● ACTIVITY
Without changing a single word, restate the entries below.

● GIVEN INFORMATION
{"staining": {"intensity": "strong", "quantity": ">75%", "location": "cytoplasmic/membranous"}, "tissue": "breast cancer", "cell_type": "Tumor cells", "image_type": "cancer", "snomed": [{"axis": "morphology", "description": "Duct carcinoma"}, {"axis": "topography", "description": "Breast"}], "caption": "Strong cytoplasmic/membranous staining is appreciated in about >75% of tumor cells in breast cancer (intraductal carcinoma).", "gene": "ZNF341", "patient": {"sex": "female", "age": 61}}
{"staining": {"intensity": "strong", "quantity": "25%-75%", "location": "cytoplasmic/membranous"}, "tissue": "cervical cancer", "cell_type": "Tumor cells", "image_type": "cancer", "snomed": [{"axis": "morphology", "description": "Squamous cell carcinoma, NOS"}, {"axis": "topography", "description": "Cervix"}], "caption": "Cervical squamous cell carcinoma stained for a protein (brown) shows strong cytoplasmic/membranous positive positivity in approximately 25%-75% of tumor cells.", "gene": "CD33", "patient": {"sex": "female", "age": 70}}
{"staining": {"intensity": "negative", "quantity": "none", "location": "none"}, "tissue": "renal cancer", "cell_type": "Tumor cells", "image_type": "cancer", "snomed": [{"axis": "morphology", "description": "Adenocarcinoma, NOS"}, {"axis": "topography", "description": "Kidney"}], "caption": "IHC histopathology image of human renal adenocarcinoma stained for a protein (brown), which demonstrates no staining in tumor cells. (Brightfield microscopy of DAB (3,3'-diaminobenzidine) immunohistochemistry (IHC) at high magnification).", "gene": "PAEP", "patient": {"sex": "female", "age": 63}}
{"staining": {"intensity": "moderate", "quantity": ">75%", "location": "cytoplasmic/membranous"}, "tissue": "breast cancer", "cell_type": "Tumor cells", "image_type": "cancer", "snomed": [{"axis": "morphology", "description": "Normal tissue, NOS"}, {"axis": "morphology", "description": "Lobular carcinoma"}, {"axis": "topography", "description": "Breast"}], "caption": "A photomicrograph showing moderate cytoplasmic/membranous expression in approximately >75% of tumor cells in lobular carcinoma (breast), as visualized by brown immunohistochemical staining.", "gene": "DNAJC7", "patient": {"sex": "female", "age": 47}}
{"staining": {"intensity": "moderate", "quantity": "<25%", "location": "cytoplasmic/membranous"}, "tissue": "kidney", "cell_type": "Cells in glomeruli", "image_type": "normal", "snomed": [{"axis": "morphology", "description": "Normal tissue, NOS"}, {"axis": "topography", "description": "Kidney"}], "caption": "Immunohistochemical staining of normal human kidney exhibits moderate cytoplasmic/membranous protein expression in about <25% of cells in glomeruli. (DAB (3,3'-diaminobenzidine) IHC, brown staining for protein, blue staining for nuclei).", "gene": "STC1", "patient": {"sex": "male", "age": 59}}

● TASK RESPONSE
{"staining": {"intensity": "strong", "quantity": ">75%", "location": "cytoplasmic/membranous"}, "tissue": "breast cancer", "cell_type": "Tumor cells", "image_type": "cancer", "snomed": [{"axis": "morphology", "description": "Duct carcinoma"}, {"axis": "topography", "description": "Breast"}], "caption": "Strong cytoplasmic/membranous staining is appreciated in about >75% of tumor cells in breast cancer (intraductal carcinoma).", "gene": "ZNF341", "patient": {"sex": "female", "age": 61}}
{"staining": {"intensity": "strong", "quantity": "25%-75%", "location": "cytoplasmic/membranous"}, "tissue": "cervical cancer", "cell_type": "Tumor cells", "image_type": "cancer", "snomed": [{"axis": "morphology", "description": "Squamous cell carcinoma, NOS"}, {"axis": "topography", "description": "Cervix"}], "caption": "Cervical squamous cell carcinoma stained for a protein (brown) shows strong cytoplasmic/membranous positive positivity in approximately 25%-75% of tumor cells.", "gene": "CD33", "patient": {"sex": "female", "age": 70}}
{"staining": {"intensity": "negative", "quantity": "none", "location": "none"}, "tissue": "renal cancer", "cell_type": "Tumor cells", "image_type": "cancer", "snomed": [{"axis": "morphology", "description": "Adenocarcinoma, NOS"}, {"axis": "topography", "description": "Kidney"}], "caption": "IHC histopathology image of human renal adenocarcinoma stained for a protein (brown), which demonstrates no staining in tumor cells. (Brightfield microscopy of DAB (3,3'-diaminobenzidine) immunohistochemistry (IHC) at high magnification).", "gene": "PAEP", "patient": {"sex": "female", "age": 63}}
{"staining": {"intensity": "moderate", "quantity": ">75%", "location": "cytoplasmic/membranous"}, "tissue": "breast cancer", "cell_type": "Tumor cells", "image_type": "cancer", "snomed": [{"axis": "morphology", "description": "Normal tissue, NOS"}, {"axis": "morphology", "description": "Lobular carcinoma"}, {"axis": "topography", "description": "Breast"}], "caption": "A photomicrograph showing moderate cytoplasmic/membranous expression in approximately >75% of tumor cells in lobular carcinoma (breast), as visualized by brown immunohistochemical staining.", "gene": "DNAJC7", "patient": {"sex": "female", "age": 47}}
{"staining": {"intensity": "moderate", "quantity": "<25%", "location": "cytoplasmic/membranous"}, "tissue": "kidney", "cell_type": "Cells in glomeruli", "image_type": "normal", "snomed": [{"axis": "morphology", "description": "Normal tissue, NOS"}, {"axis": "topography", "description": "Kidney"}], "caption": "Immunohistochemical staining of normal human kidney exhibits moderate cytoplasmic/membranous protein expression in about <25% of cells in glomeruli. (DAB (3,3'-diaminobenzidine) IHC, brown staining for protein, blue staining for nuclei).", "gene": "STC1", "patient": {"sex": "male", "age": 59}}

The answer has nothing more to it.